Les médecins suivent-ils tous à la lettre le serment d’Hippocrate : « Je m’abstiendrai de tout mal et de toute injustice. Je ne remettrai à personne du poison, si on m’en demande, ni ne prendrai l’initiative d’une pareille suggestion » ?

L’une des pressions psychologiques des opposants à l’euthanasie sur les médecins est de prendre le serment d’Hippocrate comme alibi. Comme je le raconte dans mon livre, le serment d’Hippocrate d’aujourd’hui n’a rien à voir avec le serment prononcé par les jeunes médecins au début du vingtième siècle. Les termes, l’esprit sont totalement différents, car ce texte a été réécrit maintes fois en fonction de l’idéologie ambiante et de l’évolution des lois (exemple : l’avortement). On ne peut donc s’abriter derrière un tel texte mouvant pour justifier sa position. D’autant que ce serment est très incomplet dans bien des domaines. Il y manque par exemple un item sur l’argent du genre : « Je ne ferai pas fortune sur la souffrance des malades. » Voilà une idée qui changerait réellement l’éthique médicale de certains.

Selon vous, sous quelles conditions devrait-on légaliser l’euthanasie ?

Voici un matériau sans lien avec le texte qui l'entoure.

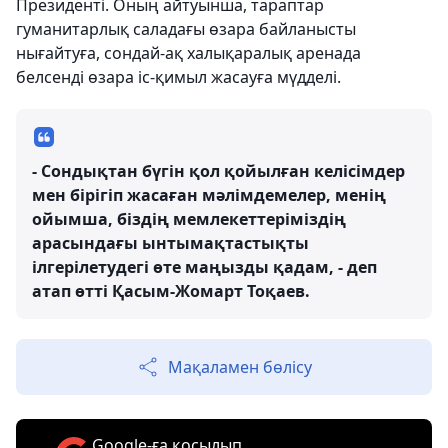
Президенті. Оның айтуынша, тараптар
гуманитарлық саладағы өзара байланысты
нығайтуға, сондай-ақ халықаралық аренада
белсенді өзара іс-қимыл жасауға мүдделі.
- Сондықтан бүгін қол қойылған келісімдер
мен бірігіп жасаған мәлімдемелер, менің
ойымша, біздің мемлекеттеріміздің
арасындағы ынтымақтастықты
ілгерілетудегі өте маңызды қадам, - деп
атап өтті Қасым-Жомарт Тоқаев.
Мақаламен бөлісу
Google-ға қосылып,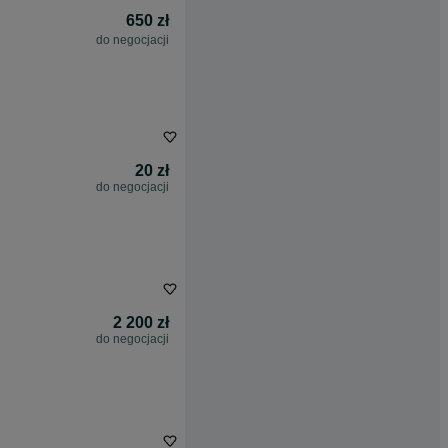
650 zł
do negocjacji
20 zł
do negocjacji
2 200 zł
do negocjacji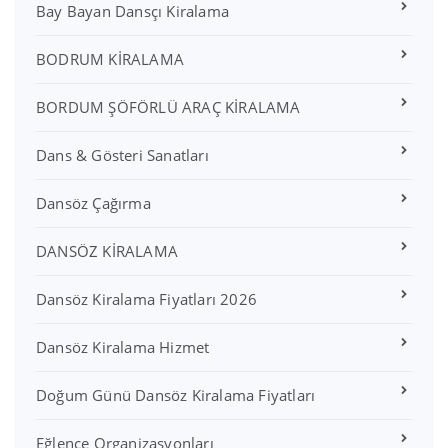
Bay Bayan Dansçı Kiralama
BODRUM KİRALAMA
BORDUM ŞÖFÖRLÜ ARAÇ KİRALAMA
Dans & Gösteri Sanatları
Dansöz Çağırma
DANSÖZ KİRALAMA
Dansöz Kiralama Fiyatları 2026
Dansöz Kiralama Hizmet
Doğum Günü Dansöz Kiralama Fiyatları
Eğlence Organizasyonları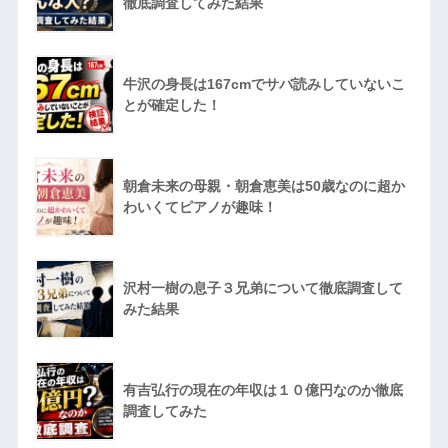
徹底調査してみた結果
牛沢の身長は167cmでサバ読みしていないこ
とが確定した！
朝倉未来の母親・朝倉恵美は50歳なのに超か
わいくてピアノが趣味！
沢村一樹の息子３兄弟について徹底調査して
みた結果
有吉弘行の現在の年収は１０億円なのか徹底
調査してみた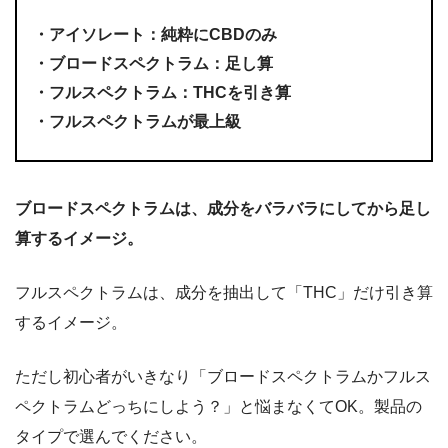
・アイソレート：純粋にCBDのみ
・ブロードスペクトラム：足し算
・フルスペクトラム：THCを引き算
・フルスペクトラムが最上級
ブロードスペクトラムは、成分をバラバラにしてから足し
算するイメージ。
フルスペクトラムは、成分を抽出して「THC」だけ引き算
するイメージ。
ただし初心者がいきなり「ブロードスペクトラムかフルス
ペクトラムどっちにしよう？」と悩まなくてOK。製品の
タイプで選んでください。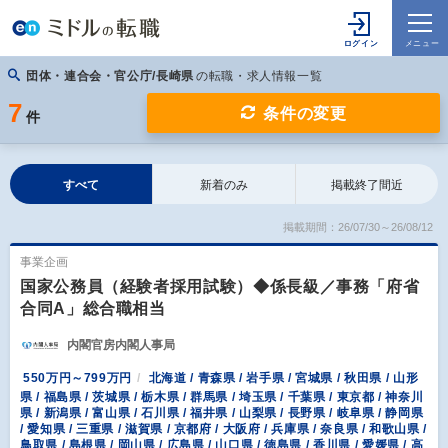
団体・連合会・官公庁/長崎県
の転職・求人情報一覧
7
条件の変更
件
すべて
新着のみ
掲載終了間近
掲載期間：26/07/30～26/08/12
事業企画
国家公務員（経験者採用試験）◆係長級／事務「府省
合同A」総合職相当
内閣官房内閣人事局
550万円～799万円
北海道 / 青森県 / 岩手県 / 宮城県 / 秋田県 / 山形
県 / 福島県 / 茨城県 / 栃木県 / 群馬県 / 埼玉県 / 千葉県 / 東京都 / 神奈川
県 / 新潟県 / 富山県 / 石川県 / 福井県 / 山梨県 / 長野県 / 岐阜県 / 静岡県
/ 愛知県 / 三重県 / 滋賀県 / 京都府 / 大阪府 / 兵庫県 / 奈良県 / 和歌山県 /
鳥取県 / 島根県 / 岡山県 / 広島県 / 山口県 / 徳島県 / 香川県 / 愛媛県 / 高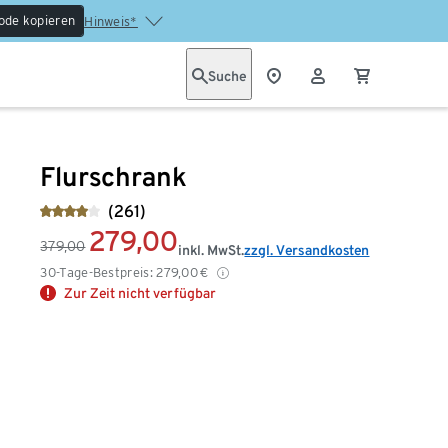
ode kopieren
Hinweis*
Suche
Flurschrank
(261)
279,00
379,00
inkl. MwSt.
zzgl. Versandkosten
30-Tage-Bestpreis:
279,00
€
Zur Zeit nicht verfügbar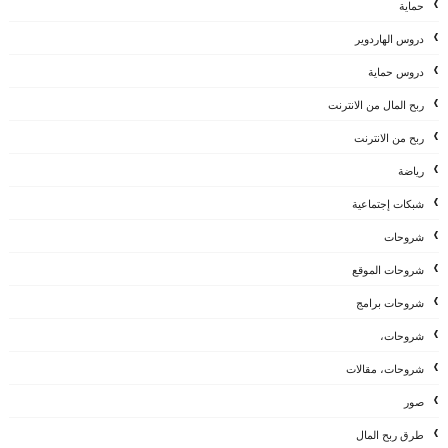
حماية
دروس الهاردوير
دروس حماية
ربح المال من الانترنت
ربح من الانترنت
رياضة
شبكات إجتماعية
شروحات
شروحات الموقع
شروحات برامج
شروحات،
شروحات، مقالات
صور
طرق ربح المال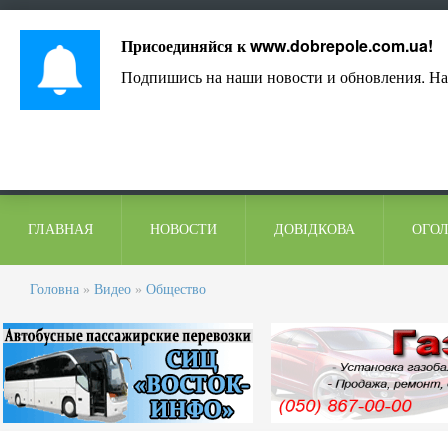
Лист адміністрації
Контакти
Коментарі
Присоединяйся к
www.dobrepole.com.ua
!
Подпишись на наши новости и обновления. На
ГЛАВНАЯ
НОВОСТИ
ДОВІДКОВА
ОГО
Головна
»
Видео
»
Общество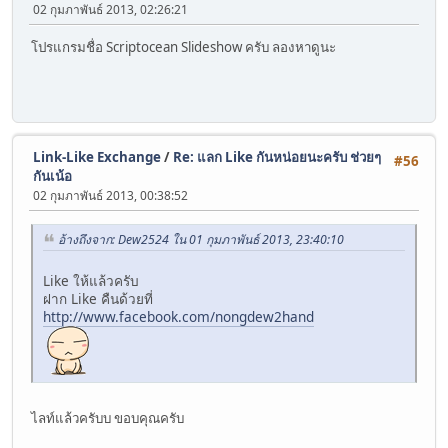
02 กุมภาพันธ์ 2013, 02:26:21
โปรแกรมชื่อ Scriptocean Slideshow ครับ ลองหาดูนะ
Link-Like Exchange
/
Re: แลก Like กันหน่อยนะครับ ช่วยๆ
#56
กันเน้อ
02 กุมภาพันธ์ 2013, 00:38:52
อ้างถึงจาก: Dew2524 ใน 01 กุมภาพันธ์ 2013, 23:40:10
Like ให้แล้วครับ
ฝาก Like คืนด้วยที่
http://www.facebook.com/nongdew2hand
ไลท์แล้วครับบ ขอบคุณครับ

Il a été déjà proposé au Parlement plusieurs textes de légalisation de l’euthanasie, issus de partis politiques très différents, de la majorité comme de l’opposition. Mais un seul de ces textes a réellement été discuté à la Chambre des députés (2009). Tous ces projets de lois s’inspirent de ce qui existe chez nos voisins qui bénéficient d’une expérience de dix ans pour les Hollandais et de neuf ans pour les Belges. Contrairement à ce qui avait été annoncé, ces pays ne sont pas tombés dans la « barbarie », n’ont pas « massacré tous leurs handicapés ». Bref la population et même certaines instances religieuses (protestantes en particulier) ne veulent pas remettre en question la loi. Car cette loi est précise, contraignante pour le médecin, exigeante pour le malade. Pourquoi refuser chez nous ce qui est une avancée de la liberté chez les autres ? Au total, le débat sur l’euthanasie, éternellement reculé, devra être un jour réellement abordé. Il ne s’agit pas d’une question de dignité car il peut y avoir dignité dans bien des positions, mais d’une question de liberté, de respecter la liberté de chacun. Et si beaucoup de citoyens ne demandent pas pour eux d’aide à mourir en fin de vie, une très large majorité souhaite garder dans sa tête cette possibilité, cette liberté, car elle réduit l’angoisse de la fin de vie, et rien que pour cela, elle est un progrès.